Exercise = The entries below contain a line with "0 failures, 0 errors." and a line with "your option) any later version.". Quote exactly those two lines and all lines between them.
================================
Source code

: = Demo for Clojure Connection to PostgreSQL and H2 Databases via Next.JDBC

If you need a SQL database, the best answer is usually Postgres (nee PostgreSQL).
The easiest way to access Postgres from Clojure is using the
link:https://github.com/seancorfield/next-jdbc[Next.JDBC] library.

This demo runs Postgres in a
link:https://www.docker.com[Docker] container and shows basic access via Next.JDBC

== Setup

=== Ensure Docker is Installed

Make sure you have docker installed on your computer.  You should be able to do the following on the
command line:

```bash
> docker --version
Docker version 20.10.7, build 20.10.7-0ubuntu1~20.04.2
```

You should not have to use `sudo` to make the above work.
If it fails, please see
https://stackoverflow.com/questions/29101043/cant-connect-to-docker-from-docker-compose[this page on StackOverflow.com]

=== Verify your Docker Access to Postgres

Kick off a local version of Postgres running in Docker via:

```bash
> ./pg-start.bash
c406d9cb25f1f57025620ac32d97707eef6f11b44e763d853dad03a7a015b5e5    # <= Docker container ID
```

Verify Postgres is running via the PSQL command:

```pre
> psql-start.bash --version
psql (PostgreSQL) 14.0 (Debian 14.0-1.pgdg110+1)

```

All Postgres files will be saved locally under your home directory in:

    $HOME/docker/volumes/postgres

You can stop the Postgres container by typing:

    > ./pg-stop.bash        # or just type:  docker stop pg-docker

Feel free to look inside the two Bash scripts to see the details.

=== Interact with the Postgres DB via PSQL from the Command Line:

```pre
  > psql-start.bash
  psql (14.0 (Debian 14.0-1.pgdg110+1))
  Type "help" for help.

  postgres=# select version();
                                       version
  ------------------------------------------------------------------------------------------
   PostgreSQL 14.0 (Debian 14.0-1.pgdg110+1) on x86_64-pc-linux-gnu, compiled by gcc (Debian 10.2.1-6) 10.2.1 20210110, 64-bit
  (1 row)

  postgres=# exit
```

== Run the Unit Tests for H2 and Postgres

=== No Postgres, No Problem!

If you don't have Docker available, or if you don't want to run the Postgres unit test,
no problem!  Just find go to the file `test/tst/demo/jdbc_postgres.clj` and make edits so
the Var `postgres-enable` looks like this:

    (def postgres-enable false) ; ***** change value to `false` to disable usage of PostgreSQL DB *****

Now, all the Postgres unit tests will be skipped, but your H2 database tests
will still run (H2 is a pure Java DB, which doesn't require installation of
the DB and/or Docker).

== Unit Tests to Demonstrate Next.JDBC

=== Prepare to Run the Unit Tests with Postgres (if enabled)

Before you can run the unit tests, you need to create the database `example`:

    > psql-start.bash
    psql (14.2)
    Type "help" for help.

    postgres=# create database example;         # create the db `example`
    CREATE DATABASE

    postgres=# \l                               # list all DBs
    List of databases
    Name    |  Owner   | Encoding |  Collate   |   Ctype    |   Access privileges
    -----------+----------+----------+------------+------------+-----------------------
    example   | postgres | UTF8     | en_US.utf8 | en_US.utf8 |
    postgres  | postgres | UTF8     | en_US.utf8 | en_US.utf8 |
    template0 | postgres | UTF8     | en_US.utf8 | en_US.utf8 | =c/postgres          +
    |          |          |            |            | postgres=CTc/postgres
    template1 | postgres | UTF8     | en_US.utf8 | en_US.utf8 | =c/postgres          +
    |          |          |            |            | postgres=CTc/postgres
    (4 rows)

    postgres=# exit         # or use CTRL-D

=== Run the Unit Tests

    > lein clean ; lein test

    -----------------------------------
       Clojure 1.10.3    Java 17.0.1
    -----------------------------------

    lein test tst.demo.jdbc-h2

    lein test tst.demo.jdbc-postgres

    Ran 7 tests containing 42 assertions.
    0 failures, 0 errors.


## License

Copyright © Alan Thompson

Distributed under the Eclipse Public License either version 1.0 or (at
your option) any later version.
================================
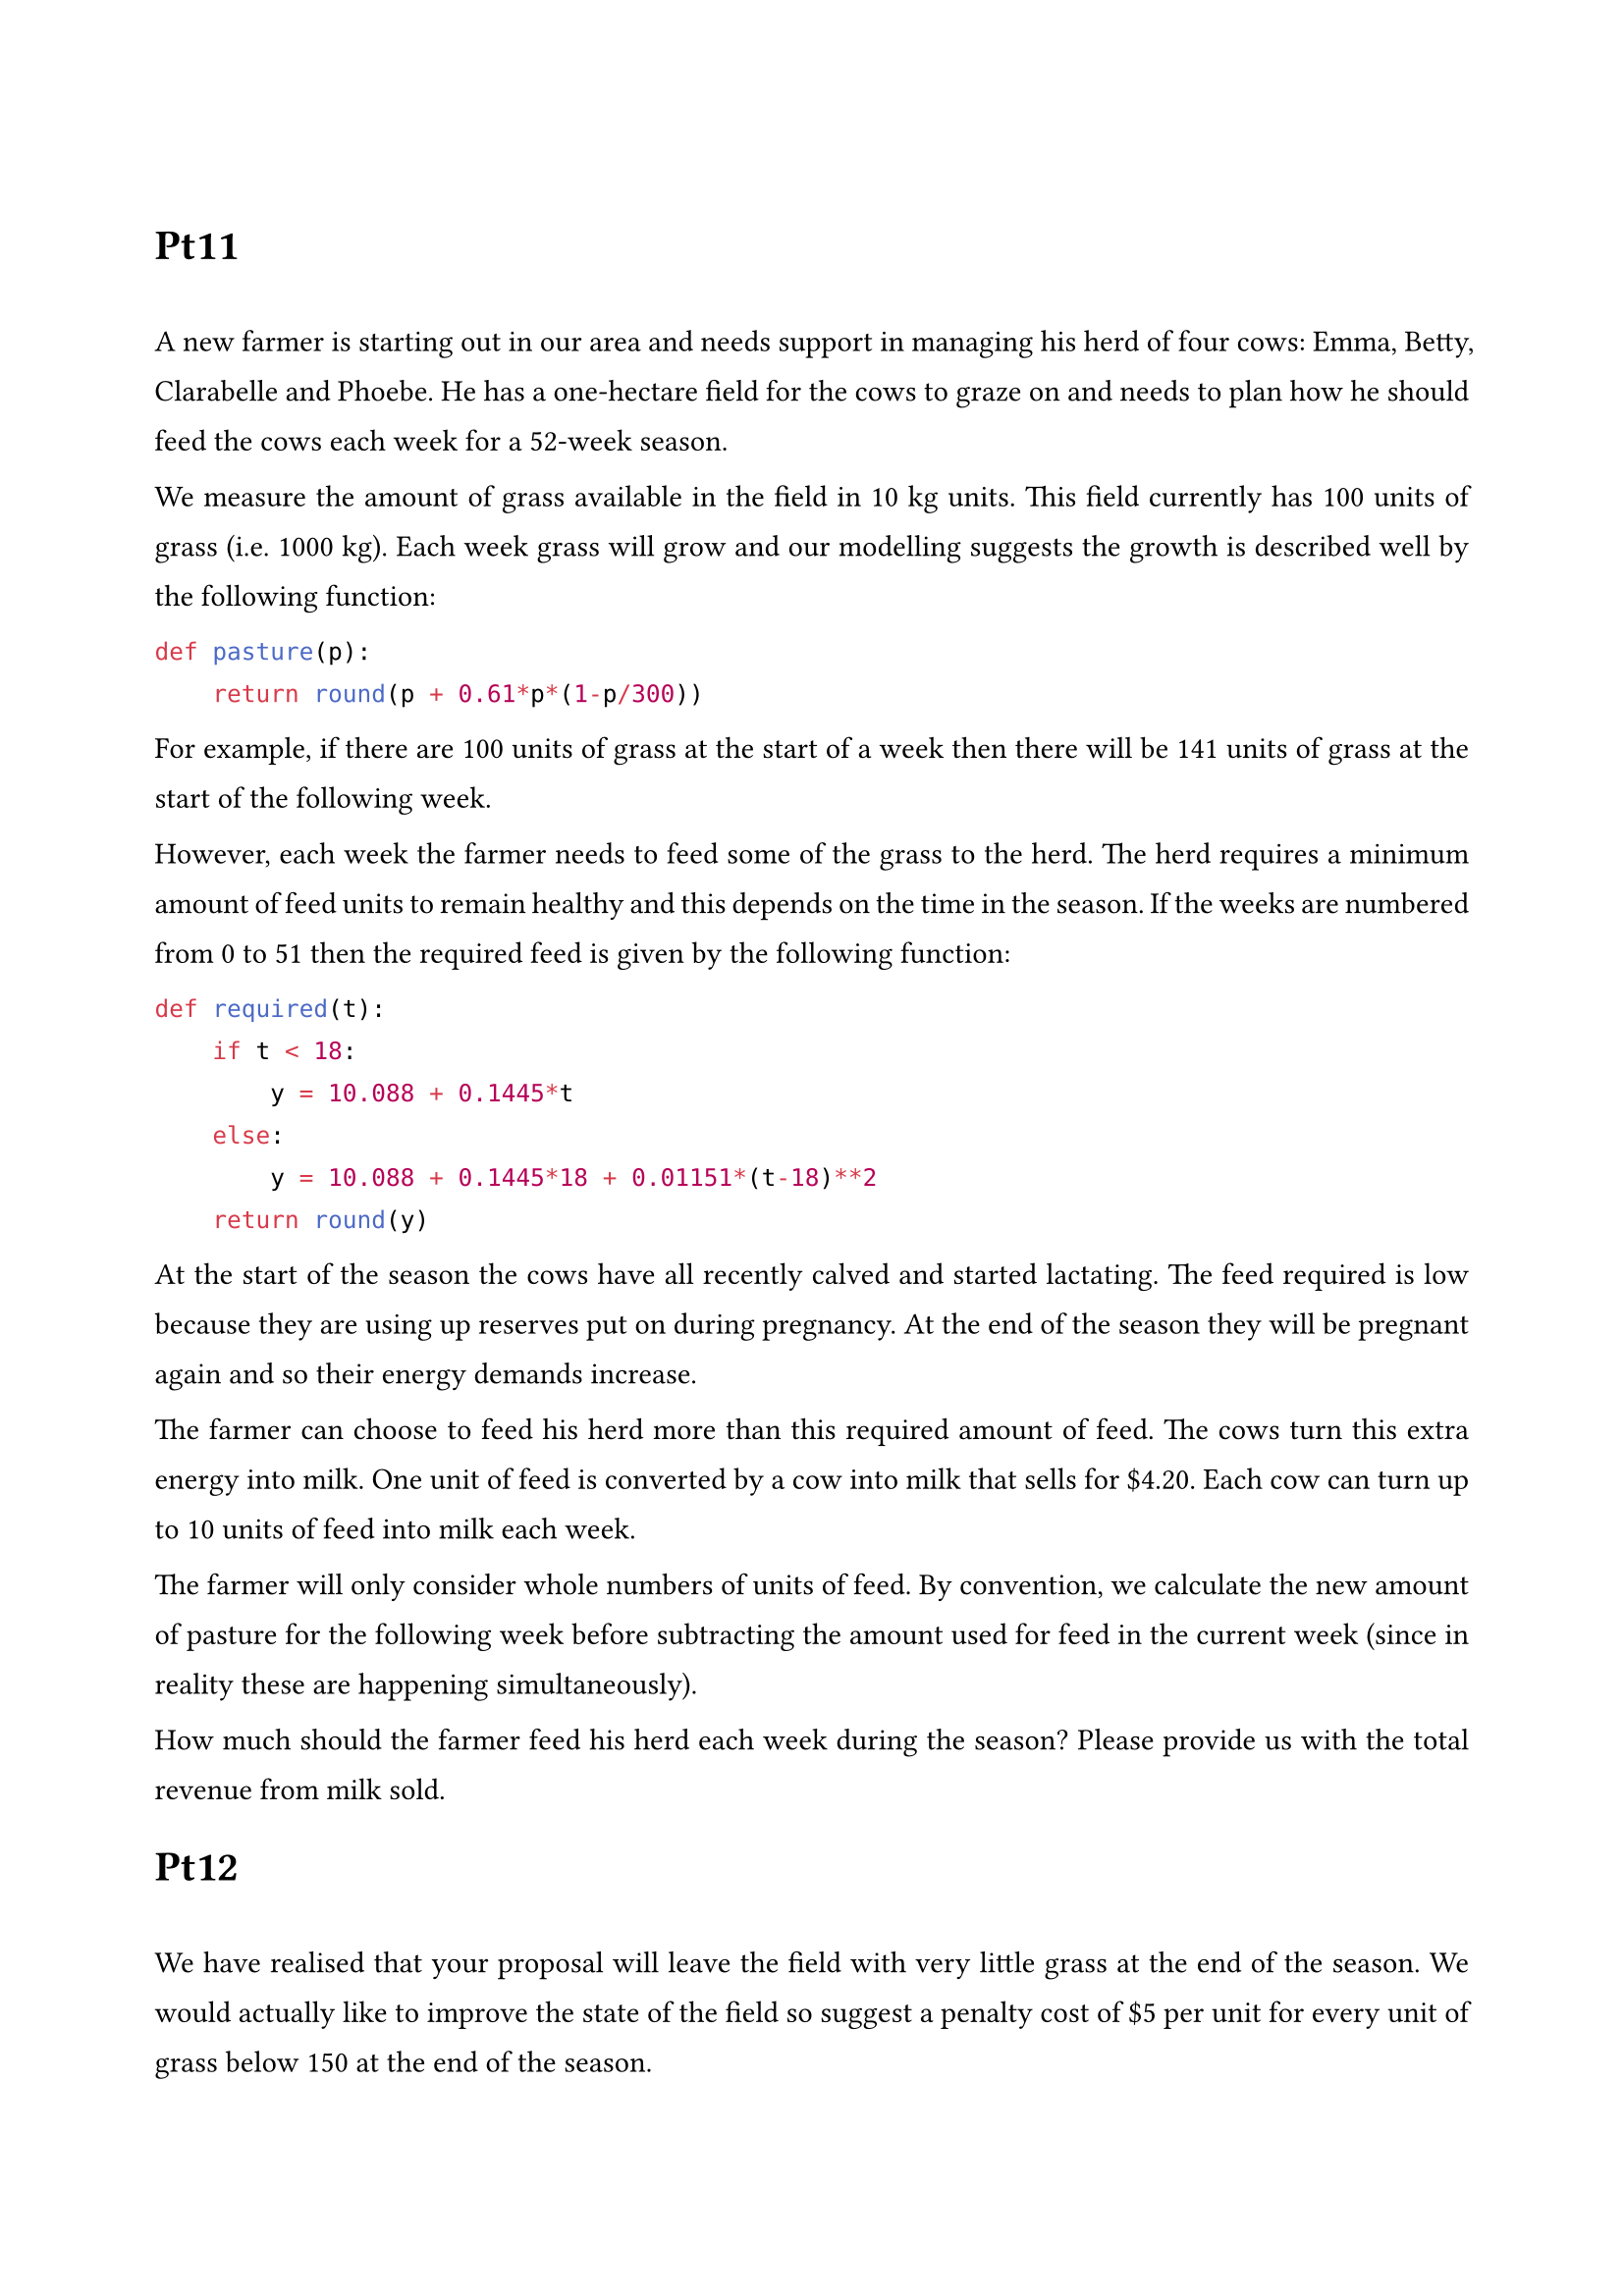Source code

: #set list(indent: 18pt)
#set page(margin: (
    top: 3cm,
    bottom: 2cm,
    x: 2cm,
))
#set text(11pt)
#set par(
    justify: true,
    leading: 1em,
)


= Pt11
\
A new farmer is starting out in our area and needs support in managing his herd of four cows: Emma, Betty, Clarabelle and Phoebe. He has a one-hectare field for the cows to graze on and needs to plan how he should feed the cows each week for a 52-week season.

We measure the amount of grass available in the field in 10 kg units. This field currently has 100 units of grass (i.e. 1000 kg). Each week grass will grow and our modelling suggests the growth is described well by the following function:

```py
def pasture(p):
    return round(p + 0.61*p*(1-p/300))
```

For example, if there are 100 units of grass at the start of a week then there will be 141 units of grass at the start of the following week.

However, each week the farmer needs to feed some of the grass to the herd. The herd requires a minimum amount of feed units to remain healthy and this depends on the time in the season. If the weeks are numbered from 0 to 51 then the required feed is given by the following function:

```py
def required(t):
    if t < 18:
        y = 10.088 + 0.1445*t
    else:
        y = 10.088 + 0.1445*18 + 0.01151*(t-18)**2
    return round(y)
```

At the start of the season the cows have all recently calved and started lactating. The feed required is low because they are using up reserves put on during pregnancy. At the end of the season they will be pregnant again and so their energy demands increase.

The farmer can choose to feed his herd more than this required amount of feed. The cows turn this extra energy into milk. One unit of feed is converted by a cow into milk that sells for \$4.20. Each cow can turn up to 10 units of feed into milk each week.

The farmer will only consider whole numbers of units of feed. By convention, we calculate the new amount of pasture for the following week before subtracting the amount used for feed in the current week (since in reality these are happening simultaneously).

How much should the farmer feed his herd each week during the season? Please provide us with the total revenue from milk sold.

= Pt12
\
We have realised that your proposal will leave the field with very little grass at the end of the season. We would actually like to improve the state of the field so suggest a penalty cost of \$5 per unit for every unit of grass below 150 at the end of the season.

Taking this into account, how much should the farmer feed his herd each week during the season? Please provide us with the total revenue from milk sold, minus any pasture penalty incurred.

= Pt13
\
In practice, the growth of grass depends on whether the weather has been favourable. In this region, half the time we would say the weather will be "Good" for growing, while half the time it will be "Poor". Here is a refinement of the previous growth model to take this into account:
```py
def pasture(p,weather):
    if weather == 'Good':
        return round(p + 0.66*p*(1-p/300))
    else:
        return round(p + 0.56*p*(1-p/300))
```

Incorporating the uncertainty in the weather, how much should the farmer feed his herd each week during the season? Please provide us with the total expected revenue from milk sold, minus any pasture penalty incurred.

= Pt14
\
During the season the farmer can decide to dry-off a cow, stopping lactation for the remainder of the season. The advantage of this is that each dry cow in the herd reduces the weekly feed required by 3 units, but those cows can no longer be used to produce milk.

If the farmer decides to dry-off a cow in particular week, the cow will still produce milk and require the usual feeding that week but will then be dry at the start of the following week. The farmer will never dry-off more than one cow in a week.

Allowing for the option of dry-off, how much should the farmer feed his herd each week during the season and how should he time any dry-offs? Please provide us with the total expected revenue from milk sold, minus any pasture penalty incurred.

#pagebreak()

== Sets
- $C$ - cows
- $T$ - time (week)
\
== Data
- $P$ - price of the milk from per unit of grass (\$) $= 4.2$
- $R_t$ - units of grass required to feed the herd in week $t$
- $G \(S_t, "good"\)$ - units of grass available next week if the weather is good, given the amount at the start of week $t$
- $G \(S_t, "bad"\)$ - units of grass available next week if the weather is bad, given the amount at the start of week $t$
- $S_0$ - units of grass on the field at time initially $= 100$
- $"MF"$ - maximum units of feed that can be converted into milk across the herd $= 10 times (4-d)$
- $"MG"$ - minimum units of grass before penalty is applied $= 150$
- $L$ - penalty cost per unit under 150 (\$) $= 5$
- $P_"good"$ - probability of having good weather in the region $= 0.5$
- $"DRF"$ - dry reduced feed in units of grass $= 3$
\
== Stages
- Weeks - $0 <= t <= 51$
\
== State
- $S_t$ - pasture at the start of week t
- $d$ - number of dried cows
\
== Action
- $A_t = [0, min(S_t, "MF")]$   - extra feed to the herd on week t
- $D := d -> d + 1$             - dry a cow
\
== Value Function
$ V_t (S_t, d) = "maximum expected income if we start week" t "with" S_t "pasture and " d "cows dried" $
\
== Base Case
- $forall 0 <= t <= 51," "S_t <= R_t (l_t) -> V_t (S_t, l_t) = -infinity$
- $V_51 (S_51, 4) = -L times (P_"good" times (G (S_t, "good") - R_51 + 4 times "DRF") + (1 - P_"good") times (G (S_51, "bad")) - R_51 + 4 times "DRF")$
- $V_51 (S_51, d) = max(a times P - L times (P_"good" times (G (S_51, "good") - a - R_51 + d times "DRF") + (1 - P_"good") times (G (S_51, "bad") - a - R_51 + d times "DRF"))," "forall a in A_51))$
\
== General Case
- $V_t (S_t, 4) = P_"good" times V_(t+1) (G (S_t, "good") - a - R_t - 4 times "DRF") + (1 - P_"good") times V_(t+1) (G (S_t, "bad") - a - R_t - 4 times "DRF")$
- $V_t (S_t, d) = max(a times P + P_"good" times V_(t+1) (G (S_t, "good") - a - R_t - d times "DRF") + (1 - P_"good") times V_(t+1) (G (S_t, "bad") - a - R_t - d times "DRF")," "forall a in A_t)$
================================
Your response =
    0 failures, 0 errors.


## License

Copyright © Alan Thompson

Distributed under the Eclipse Public License either version 1.0 or (at
your option) any later version.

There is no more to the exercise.